Asked by one of the lawyers representing the family Mulambo Haimbe, the clinical officer said other students told her they found Vespers in her room in a stumping position.

He said she was not breathing but he did not make conclusions.

He said he was told that Vespers’s room was smokey.

Simukumbwa said on the material day, there was a lot of police officers and teargas, which they could smell even from the clinic.

He said a lot of students were running all over to find peace.

And Emmanuel Muma, 26, a third year Law student and resident of Mwanawasa Hostels at Great East Road campus.

He said around 01:00 hours, he was at October Hostels block four which was opposite October two, a female hostel.

Muma said he heard voices of students shouting fire! fire! And he decided to go to the hostel where people were shouting  – third level of October block two.

Muma said instinctively rushed to pick a bucket from his room to try and quench the fire.
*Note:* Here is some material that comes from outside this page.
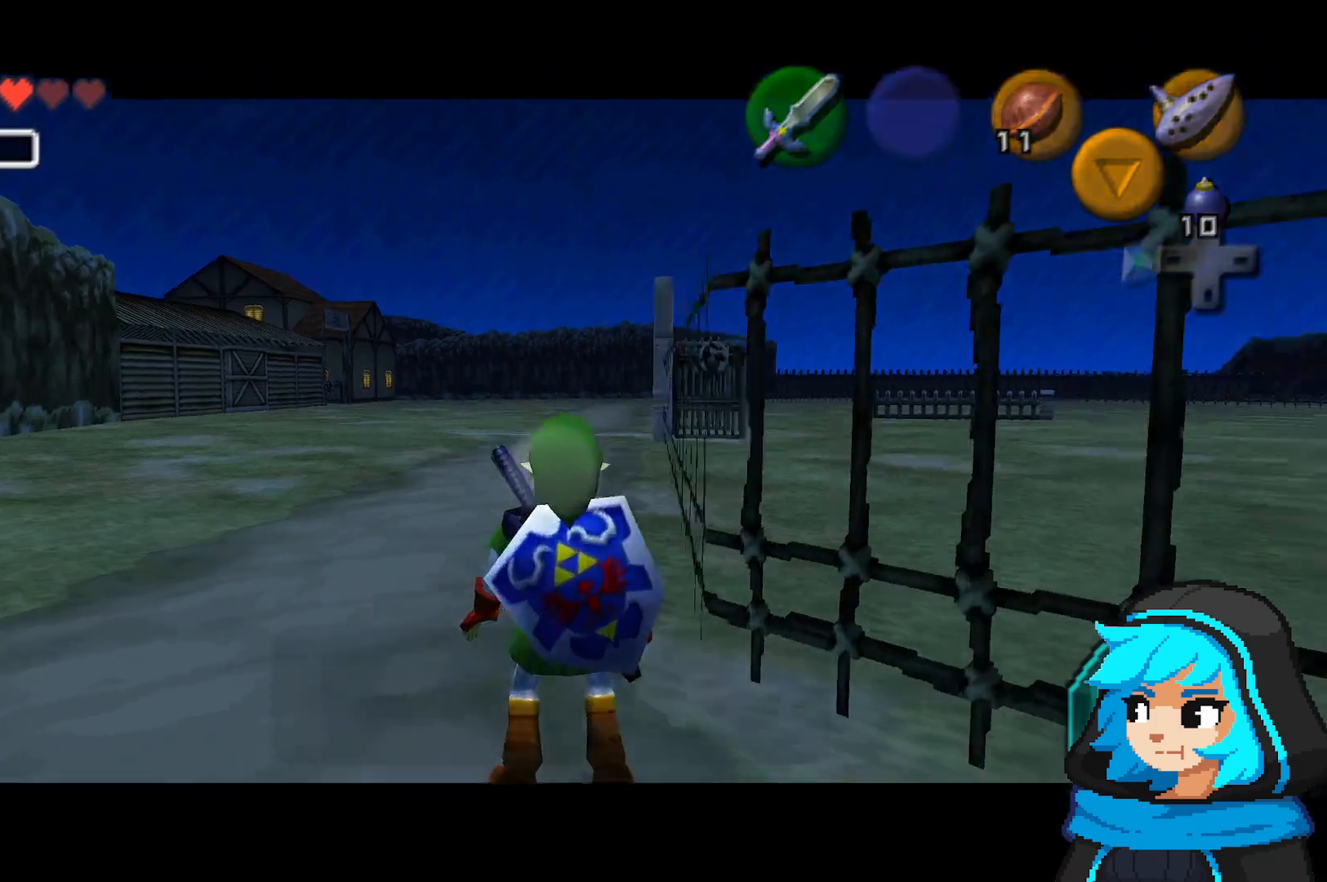
{"dt_ms": 500, "buttons": [], "left_stick": "center", "events": []}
He said other students ALSO carried buckets and hosepipes for fire extinguishers and together they tried to put out the fire for about 20 minutes.

 

Muma said they were trying to quench the fire from a distance but while doing that, the police fired teargas near the block where they were and so they had to run away.

He said after they managed to reduce the fire to the level where they could go through the passages, he suggested that they should check the rooms on that level in case there was someone who was left behind.

Muma said they started checking the gutted room 21 because there was less fire on the other side.

He said they proceeded to check the other rooms 22,23 and 24 and there were no students.

Muma said thereafter, they checked room 25, on the left side of the room, which was demarcated with lockers, but there was no one.

He said he proceeded to check the right side of room 25 and he found a lady in a squatting position between a bed and a table.

Muma said the room was quite smokey and the moment they saw someone, they picked her because they could not stay longer in the room and went downstairs as it was smokey.

He said they managed to get transport from the security and they rushed her to UNZA clinic.

Muma noted that there was no response from Vespers in terms of her consciousness and they were referred to Levy Hospital.

He said when they got to Levy, they were attended to by a doctor and nurse, and Vespers was placed on the bed.

He said the female doctor asked the nurse to get a machine but later said it was not necessary as she was dead.

Muma said the case was considered a Brought In Dead and were asked to fill in a form.

He said they were told that since the mortuary at Levy Hospital was full, the officers advised them to take Vespers’ body to UTH.

Muma said at that point, they got back in the ambulance and went to UTH police where they gave information, which was entered in the OB book, after which they were referred to the mortuary.

He said Vespers’ room had visible smoke and it was dark because the light was off but they were able to spot her as they used the phone torches.

Muma said he actually suffered a cough the following day.

He said the door to the room was closed.